* TASK OBJECTIVE *
Take the data below and extract the lines from the one with "robione – poszewki na poduszki" to the one with "Sonntag, 30. April – Haus der Wildnis", inclusive, exactly as written.

WORKING DATA: Begin

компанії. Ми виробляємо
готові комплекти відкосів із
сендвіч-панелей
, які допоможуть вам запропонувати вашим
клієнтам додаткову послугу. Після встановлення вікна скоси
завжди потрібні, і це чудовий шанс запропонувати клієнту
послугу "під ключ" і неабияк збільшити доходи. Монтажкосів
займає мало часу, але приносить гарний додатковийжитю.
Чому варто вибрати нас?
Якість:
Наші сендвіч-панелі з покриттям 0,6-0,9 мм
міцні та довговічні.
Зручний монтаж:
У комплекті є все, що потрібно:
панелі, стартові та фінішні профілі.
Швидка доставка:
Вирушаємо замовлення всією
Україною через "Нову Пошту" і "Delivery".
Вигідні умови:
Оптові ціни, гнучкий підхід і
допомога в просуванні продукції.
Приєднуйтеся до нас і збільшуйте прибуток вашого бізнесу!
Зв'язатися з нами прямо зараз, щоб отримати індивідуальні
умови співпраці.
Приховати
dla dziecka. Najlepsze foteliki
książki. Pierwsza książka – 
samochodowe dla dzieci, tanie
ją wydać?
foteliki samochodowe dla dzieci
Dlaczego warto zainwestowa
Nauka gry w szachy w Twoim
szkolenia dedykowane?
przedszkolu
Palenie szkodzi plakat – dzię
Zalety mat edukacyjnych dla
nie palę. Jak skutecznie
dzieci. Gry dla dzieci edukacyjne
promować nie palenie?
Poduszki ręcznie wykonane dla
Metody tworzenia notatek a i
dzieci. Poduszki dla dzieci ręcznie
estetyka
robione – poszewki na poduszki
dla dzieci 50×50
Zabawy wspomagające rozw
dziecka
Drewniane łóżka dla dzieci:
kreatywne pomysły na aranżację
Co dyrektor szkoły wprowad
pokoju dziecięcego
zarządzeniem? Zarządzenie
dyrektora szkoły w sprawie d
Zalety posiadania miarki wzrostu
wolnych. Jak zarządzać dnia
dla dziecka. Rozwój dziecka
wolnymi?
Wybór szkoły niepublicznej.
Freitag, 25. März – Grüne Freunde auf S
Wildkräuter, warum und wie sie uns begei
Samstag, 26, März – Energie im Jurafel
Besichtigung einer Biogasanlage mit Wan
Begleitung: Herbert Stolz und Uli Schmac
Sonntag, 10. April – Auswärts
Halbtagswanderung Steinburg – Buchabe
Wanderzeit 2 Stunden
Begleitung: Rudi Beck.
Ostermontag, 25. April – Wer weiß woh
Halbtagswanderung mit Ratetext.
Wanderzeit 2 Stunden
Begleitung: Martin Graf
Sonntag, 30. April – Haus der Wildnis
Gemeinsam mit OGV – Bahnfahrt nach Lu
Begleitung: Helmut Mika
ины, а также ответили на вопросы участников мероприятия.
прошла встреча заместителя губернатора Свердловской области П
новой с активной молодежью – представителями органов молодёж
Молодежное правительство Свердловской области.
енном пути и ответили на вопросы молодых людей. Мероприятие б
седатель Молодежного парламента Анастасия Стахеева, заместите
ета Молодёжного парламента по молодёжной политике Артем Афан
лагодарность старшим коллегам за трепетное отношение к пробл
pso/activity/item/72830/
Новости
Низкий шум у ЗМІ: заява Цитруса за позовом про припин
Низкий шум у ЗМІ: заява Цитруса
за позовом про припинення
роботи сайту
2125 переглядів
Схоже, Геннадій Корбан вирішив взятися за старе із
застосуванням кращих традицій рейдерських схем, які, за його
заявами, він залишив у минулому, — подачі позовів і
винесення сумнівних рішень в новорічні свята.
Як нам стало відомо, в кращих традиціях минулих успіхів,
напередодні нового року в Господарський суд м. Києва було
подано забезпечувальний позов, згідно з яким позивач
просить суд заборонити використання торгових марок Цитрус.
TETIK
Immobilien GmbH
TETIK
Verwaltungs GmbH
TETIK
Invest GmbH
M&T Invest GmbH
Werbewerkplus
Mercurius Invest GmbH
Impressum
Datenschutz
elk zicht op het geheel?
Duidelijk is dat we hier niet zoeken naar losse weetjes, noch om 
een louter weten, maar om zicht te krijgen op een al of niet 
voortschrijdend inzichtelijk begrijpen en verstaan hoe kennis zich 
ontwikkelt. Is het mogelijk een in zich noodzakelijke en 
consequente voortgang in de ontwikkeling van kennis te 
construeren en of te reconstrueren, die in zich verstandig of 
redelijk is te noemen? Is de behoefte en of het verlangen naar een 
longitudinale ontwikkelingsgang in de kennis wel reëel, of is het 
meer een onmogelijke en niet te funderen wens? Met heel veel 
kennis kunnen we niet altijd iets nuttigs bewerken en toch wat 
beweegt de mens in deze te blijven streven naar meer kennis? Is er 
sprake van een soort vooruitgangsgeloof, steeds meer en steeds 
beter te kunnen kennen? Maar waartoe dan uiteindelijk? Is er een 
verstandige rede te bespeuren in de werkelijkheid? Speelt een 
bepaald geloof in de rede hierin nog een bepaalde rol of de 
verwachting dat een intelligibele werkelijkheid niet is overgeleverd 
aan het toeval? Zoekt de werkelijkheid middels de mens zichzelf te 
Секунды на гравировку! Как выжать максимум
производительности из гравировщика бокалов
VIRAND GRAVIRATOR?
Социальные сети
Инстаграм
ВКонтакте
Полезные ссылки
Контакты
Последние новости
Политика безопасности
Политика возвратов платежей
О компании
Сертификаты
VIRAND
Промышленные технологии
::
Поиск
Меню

WORKING DATA: End
WORKING DATA: Begin

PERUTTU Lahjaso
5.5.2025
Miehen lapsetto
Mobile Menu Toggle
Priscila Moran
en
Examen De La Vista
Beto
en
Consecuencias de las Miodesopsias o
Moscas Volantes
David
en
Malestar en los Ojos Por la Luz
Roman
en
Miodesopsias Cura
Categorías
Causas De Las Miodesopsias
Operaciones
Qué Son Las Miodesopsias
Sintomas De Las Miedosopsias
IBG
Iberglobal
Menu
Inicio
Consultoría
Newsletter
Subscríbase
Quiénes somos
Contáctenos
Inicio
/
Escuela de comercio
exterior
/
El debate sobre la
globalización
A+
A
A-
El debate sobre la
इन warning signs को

WORKING DATA: End

* EXPECTED OUTPUT *
robione – poszewki na poduszki
dla dzieci 50×50
Zabawy wspomagające rozw
dziecka
Drewniane łóżka dla dzieci:
kreatywne pomysły na aranżację
Co dyrektor szkoły wprowad
pokoju dziecięcego
zarządzeniem? Zarządzenie
dyrektora szkoły w sprawie d
Zalety posiadania miarki wzrostu
wolnych. Jak zarządzać dnia
dla dziecka. Rozwój dziecka
wolnymi?
Wybór szkoły niepublicznej.
Freitag, 25. März – Grüne Freunde auf S
Wildkräuter, warum und wie sie uns begei
Samstag, 26, März – Energie im Jurafel
Besichtigung einer Biogasanlage mit Wan
Begleitung: Herbert Stolz und Uli Schmac
Sonntag, 10. April – Auswärts
Halbtagswanderung Steinburg – Buchabe
Wanderzeit 2 Stunden
Begleitung: Rudi Beck.
Ostermontag, 25. April – Wer weiß woh
Halbtagswanderung mit Ratetext.
Wanderzeit 2 Stunden
Begleitung: Martin Graf
Sonntag, 30. April – Haus der Wildnis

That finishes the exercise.